In the first trip to China by a Biden administra­tion official, the former secretary of state will visit Shanghai before travelling onto the South Korean capital Seoul.

His trip comes in preparatio­n for President Joe Biden’s virtual climate summit next week, to which the US leader has invited both Chinese President Xi Jinping and Russian President Vladimir Putin.

Beijing, which has so far not committed to Xi’s presence at the summit, said Kerry would arrive on Wednesday and stay until Saturday ‘at the invitation of China.’

Foreign ministry spokesman Zhao Lijian said that during the trip Kerry will meet with China’s climate envoy Xie Zhenhua and “exchange views on Sino-US cooperatio­n on climate change”, giving no other details.

Kerry’s trip comes despite a testy initial meeting last month in Alaska between top Biden officials and their Chinese counterpar­ts.

The two sides clashed over accusation­s that China is violating promises of freedoms to Hong Kong and carrying out genocide against Uyghurs and other mostly Muslim minorities in the northweste­rn Xinjiang region.

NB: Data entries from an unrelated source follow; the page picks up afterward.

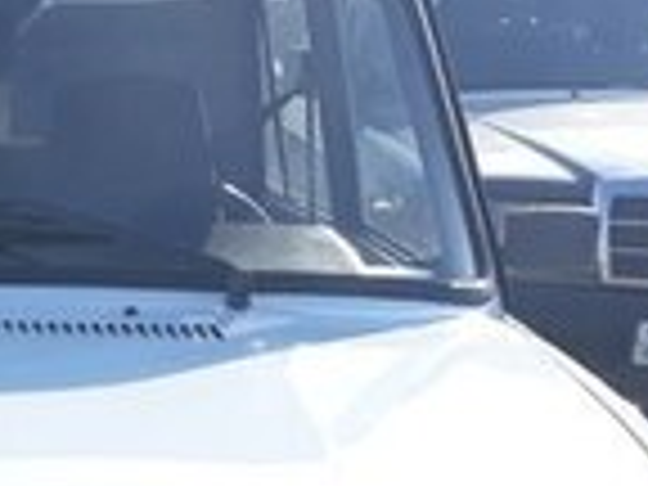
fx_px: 2321
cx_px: -104
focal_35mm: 124
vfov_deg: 11.1
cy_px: 880
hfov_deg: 15.4
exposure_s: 1/1164
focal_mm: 3.71
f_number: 1.7
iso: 40
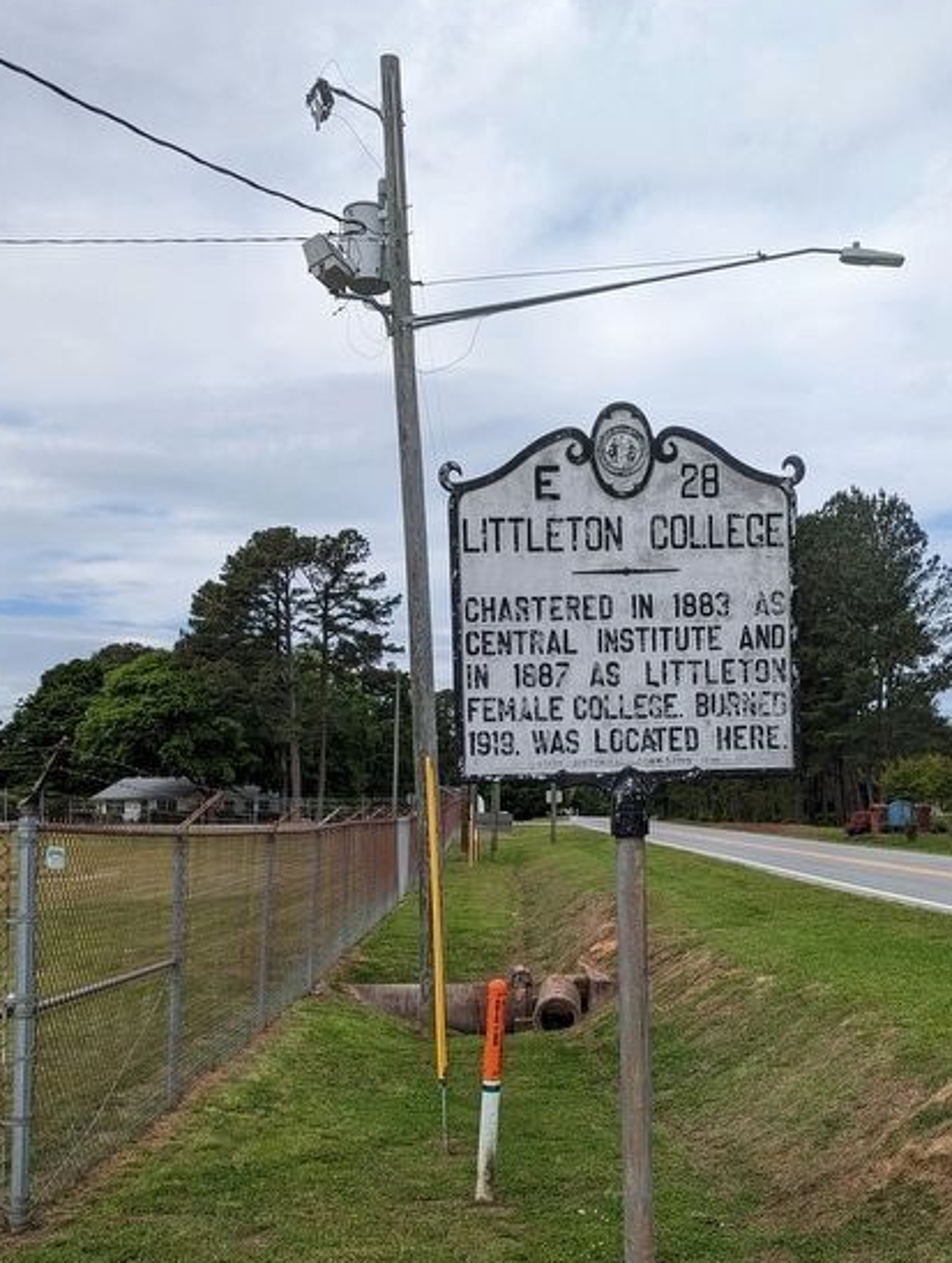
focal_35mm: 35
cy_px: 780
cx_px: 590
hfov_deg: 40.6
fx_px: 1279
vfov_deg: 52.1
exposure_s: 1/1919
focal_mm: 6.81
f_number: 1.85
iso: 49
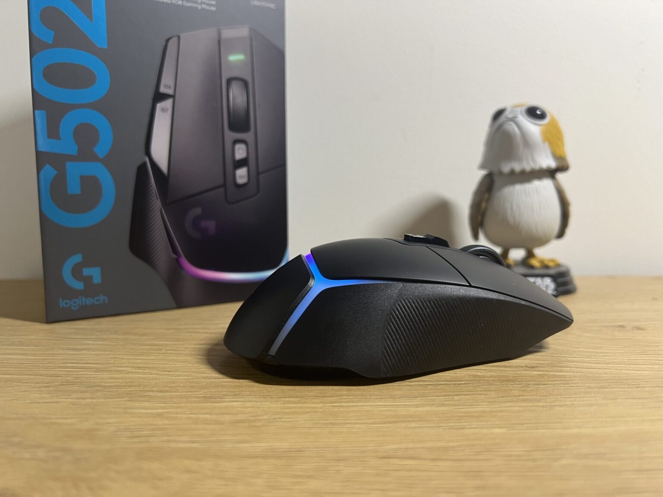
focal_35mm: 26
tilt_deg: -6.9
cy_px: 248
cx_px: 332
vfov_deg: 53.1
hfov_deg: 67.3
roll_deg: +0.0
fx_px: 498
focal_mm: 5.7
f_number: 1.5
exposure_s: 1/73
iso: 100
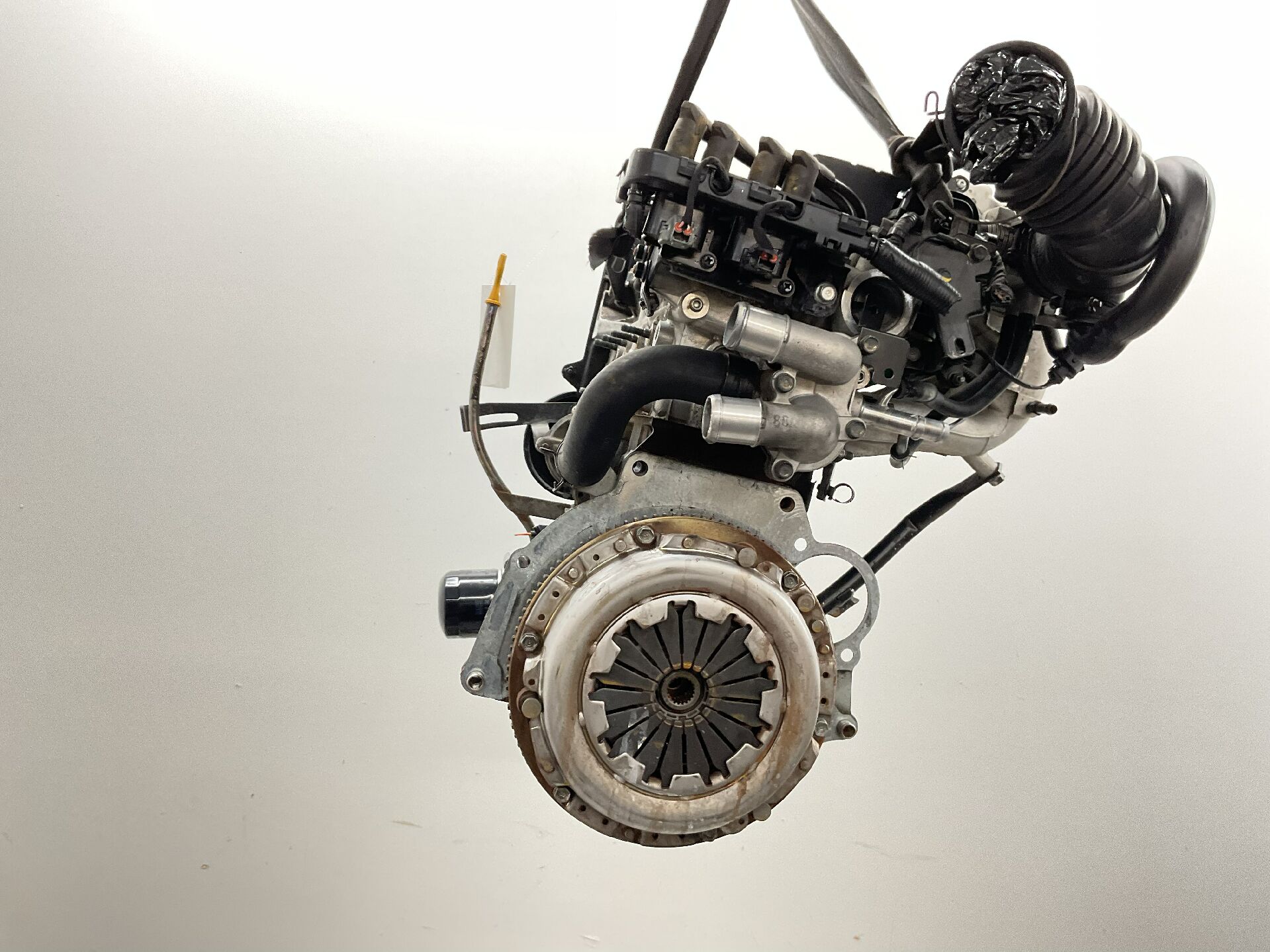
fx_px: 1064
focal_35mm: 29
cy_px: 476
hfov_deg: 61.7
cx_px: 635
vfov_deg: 48.2
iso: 80
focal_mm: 3
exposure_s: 1/50
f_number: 1.8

Washington is hoping to find areas of common ground despite the high political tensions.

Kerry had told CNN that although Washington and Beijing had ‘big disagreeme­nts... climate has to stand alone.’

Biden has made climate a top priority, turning the page from his predecesso­r Donald Trump, who was closely aligned with the fossil fuel industry.

The US president has rejoined the 2015 Paris accord, which Kerry negotiated as secretary of state and committed nations to take action to keep temperatur­e rises at no more than two degrees Celsius above pre-industrial levels.

No global solution is likely without both the US and China, the world’s top two economies which together account for nearly half of the greenhouse gas emissions responsibl­e for climate change.

China alone produces almost 30 per cent of carbon emissions, far more than any country, after decades of rapid industrial­isation.